Some time after the ark is brought to Jerusalem, an irony occurs to David—he is living in a fine house (courtesy of Hiram, king of Tyre, 5:11), while God “dwells” in a tent. In David’s mind, this is not as it should be, for he (the vicegerent) is living in greater finery than Israel’s supreme King. So he decides to build a house, a temple, for God. This certainly seems to be a worthy idea, but David wisely pauses to seek God’s direction by submitting his plan to Nathan the prophet, who is mentioned here for the first time. Nathan does not seek God on this matter because he does not think he needs to do so—based on what he knows of God’s revealed will, the idea of a temple seems good and worthy. So Nathan gives David his blessing, a general encouragement based on his awareness that God is “with” David in a special way.

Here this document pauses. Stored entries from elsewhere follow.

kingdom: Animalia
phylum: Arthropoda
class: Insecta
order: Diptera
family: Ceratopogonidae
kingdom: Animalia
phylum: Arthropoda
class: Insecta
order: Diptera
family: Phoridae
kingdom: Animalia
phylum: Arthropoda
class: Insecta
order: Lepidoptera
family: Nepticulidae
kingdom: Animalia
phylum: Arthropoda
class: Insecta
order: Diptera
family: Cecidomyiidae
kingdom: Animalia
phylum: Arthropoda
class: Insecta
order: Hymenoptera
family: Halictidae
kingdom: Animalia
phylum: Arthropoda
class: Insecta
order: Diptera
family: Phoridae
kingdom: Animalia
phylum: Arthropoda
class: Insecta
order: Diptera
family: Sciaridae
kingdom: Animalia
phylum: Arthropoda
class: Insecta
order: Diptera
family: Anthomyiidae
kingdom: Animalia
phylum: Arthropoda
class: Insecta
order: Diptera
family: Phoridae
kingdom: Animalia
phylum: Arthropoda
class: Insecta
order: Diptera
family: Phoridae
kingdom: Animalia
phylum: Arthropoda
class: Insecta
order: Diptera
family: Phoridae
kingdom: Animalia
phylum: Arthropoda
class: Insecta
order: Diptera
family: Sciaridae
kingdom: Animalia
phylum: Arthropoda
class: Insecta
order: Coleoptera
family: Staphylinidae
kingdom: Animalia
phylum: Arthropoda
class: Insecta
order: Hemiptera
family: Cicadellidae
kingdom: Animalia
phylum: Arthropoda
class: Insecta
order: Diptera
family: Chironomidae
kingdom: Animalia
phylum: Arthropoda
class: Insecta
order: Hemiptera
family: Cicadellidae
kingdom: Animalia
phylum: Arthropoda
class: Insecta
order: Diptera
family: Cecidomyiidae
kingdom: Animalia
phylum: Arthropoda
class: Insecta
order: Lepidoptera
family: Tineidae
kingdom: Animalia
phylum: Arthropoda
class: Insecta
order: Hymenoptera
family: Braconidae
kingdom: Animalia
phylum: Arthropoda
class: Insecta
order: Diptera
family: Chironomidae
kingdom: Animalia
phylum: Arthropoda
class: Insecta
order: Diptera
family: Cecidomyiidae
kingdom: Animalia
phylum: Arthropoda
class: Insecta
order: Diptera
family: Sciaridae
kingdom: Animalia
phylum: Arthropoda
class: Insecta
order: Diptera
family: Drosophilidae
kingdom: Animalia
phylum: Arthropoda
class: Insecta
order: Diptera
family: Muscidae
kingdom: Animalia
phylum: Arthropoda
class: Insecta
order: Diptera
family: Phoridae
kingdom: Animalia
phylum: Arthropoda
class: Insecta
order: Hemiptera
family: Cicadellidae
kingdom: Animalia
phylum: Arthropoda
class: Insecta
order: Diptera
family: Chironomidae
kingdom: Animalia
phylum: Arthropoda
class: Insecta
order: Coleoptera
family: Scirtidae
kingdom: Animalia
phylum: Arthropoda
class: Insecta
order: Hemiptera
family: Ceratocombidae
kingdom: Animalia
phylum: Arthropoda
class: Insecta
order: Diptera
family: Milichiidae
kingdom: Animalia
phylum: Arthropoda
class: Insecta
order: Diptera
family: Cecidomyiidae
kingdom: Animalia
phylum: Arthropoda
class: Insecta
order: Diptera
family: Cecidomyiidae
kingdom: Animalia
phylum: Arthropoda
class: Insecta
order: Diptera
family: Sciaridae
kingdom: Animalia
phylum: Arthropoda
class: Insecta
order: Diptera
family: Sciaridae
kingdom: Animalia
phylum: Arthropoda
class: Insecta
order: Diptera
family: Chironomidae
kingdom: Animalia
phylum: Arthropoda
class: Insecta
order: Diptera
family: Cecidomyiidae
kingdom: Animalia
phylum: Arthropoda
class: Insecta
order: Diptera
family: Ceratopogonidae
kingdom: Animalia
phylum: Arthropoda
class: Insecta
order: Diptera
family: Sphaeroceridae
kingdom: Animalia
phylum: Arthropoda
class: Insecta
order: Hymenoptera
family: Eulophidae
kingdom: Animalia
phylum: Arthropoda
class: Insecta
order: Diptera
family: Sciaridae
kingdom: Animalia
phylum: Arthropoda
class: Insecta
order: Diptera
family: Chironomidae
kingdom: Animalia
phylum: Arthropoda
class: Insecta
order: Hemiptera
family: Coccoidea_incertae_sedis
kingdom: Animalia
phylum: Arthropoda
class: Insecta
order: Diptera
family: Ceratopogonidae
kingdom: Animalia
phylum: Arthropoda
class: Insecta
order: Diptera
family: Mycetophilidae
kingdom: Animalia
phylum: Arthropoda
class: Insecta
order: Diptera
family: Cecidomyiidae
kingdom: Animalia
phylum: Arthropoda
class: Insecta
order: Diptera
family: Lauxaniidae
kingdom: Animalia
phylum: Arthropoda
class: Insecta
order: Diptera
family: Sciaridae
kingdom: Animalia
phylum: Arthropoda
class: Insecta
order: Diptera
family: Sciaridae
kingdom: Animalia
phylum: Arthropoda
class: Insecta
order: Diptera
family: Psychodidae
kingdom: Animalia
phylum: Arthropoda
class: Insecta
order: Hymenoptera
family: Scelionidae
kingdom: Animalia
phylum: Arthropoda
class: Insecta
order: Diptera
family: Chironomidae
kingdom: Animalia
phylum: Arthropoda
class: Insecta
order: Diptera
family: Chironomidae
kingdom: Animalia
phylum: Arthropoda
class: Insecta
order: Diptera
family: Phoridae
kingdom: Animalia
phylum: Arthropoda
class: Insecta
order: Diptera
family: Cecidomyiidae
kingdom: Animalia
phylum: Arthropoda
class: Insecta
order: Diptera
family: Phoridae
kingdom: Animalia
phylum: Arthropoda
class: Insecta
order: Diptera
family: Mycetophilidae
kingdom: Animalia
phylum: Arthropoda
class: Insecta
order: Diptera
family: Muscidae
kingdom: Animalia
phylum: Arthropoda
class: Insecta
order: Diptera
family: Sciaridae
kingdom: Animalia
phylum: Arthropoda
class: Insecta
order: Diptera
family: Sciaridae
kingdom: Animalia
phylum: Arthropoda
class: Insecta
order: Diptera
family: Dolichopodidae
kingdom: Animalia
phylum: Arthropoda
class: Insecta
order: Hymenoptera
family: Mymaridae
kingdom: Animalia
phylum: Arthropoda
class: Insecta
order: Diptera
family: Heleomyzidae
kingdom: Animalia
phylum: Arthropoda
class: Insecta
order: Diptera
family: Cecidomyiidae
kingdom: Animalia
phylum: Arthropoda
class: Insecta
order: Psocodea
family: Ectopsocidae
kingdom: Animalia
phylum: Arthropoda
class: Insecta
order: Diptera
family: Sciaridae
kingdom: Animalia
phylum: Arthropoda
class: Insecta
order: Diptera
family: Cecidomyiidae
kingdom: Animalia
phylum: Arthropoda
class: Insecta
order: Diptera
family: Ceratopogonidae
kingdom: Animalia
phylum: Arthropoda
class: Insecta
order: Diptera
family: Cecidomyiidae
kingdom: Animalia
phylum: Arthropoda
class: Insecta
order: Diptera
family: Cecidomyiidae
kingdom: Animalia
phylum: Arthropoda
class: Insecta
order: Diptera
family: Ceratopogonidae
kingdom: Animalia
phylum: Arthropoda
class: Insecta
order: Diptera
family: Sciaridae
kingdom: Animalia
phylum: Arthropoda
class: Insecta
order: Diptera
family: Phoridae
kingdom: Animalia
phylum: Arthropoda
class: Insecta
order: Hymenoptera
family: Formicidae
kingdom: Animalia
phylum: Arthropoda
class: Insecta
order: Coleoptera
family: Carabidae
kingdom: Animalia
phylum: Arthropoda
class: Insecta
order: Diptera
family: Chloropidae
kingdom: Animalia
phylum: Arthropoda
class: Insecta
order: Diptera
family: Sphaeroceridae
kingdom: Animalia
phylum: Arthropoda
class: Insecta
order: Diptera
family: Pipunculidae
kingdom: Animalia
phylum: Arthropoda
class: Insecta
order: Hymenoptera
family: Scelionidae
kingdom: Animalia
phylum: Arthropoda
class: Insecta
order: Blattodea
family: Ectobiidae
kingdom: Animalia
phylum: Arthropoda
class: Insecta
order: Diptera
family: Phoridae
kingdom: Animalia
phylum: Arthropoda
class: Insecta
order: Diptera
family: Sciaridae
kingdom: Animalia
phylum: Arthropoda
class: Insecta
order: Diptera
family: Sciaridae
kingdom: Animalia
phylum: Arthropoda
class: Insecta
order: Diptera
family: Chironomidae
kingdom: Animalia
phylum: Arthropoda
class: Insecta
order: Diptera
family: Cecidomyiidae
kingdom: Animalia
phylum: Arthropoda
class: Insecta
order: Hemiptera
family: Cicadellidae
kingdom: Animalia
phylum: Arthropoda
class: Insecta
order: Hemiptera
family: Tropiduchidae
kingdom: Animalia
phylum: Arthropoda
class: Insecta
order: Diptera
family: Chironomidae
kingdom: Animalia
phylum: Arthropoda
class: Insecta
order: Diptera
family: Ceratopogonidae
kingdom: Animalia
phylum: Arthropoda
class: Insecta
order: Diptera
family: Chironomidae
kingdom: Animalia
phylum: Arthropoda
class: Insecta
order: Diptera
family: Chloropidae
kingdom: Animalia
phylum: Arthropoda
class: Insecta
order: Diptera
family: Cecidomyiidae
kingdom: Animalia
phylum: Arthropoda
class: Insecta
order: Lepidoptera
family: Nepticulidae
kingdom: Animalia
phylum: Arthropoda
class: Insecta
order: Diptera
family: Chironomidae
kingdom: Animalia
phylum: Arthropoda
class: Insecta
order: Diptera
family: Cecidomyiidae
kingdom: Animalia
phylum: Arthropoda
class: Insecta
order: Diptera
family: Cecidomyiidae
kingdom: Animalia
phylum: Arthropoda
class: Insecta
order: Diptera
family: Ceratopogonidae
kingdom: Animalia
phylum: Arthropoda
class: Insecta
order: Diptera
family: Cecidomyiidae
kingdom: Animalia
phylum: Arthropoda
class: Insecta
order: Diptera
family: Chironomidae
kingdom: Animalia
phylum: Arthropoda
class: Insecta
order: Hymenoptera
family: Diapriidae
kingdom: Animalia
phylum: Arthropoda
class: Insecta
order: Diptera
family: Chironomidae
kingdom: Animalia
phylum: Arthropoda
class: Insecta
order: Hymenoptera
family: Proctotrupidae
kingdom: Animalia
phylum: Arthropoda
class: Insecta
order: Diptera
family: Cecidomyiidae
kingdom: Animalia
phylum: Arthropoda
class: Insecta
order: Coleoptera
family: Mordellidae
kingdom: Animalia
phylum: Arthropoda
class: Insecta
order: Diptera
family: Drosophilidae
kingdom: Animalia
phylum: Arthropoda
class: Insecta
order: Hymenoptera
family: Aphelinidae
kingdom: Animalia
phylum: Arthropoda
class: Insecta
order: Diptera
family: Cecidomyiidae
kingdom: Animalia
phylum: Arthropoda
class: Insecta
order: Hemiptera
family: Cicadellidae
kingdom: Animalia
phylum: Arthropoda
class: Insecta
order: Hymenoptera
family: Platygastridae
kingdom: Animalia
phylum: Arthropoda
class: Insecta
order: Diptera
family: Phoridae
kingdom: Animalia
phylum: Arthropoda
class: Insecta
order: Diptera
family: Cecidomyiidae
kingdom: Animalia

But God intervenes before David can put his plans into motion. Later that very night, He speaks to Nathan a message for David—he is not to build a temple. God does not rebuke David for desiring to build a more permanent house for the ark. In fact, as Solomon later reveals, He actually praises David for mis aspiration (1 Kings 8:18). But David has been a man of war and has shed much blood (1 Chron. 22:8), and God wants this task to be carried out by “a man of rest” (1 Chron. 22:9), that is, by the one under whom Israel will enjoy the fruits of relief from the threats of its enemies. Until that day is finally achieved, God is content to dwell with His people just as they so long have lived—as an outcast and nomad, with no permanent home. “[God’s] presence was as surely with His people when the ark was in a tent as when it was in a temple. David was uneasy that the ark was in curtains (a mean and movable habitation), but God never complained of it as any uneasiness to Him,” Matthew Henry writes in his commentary.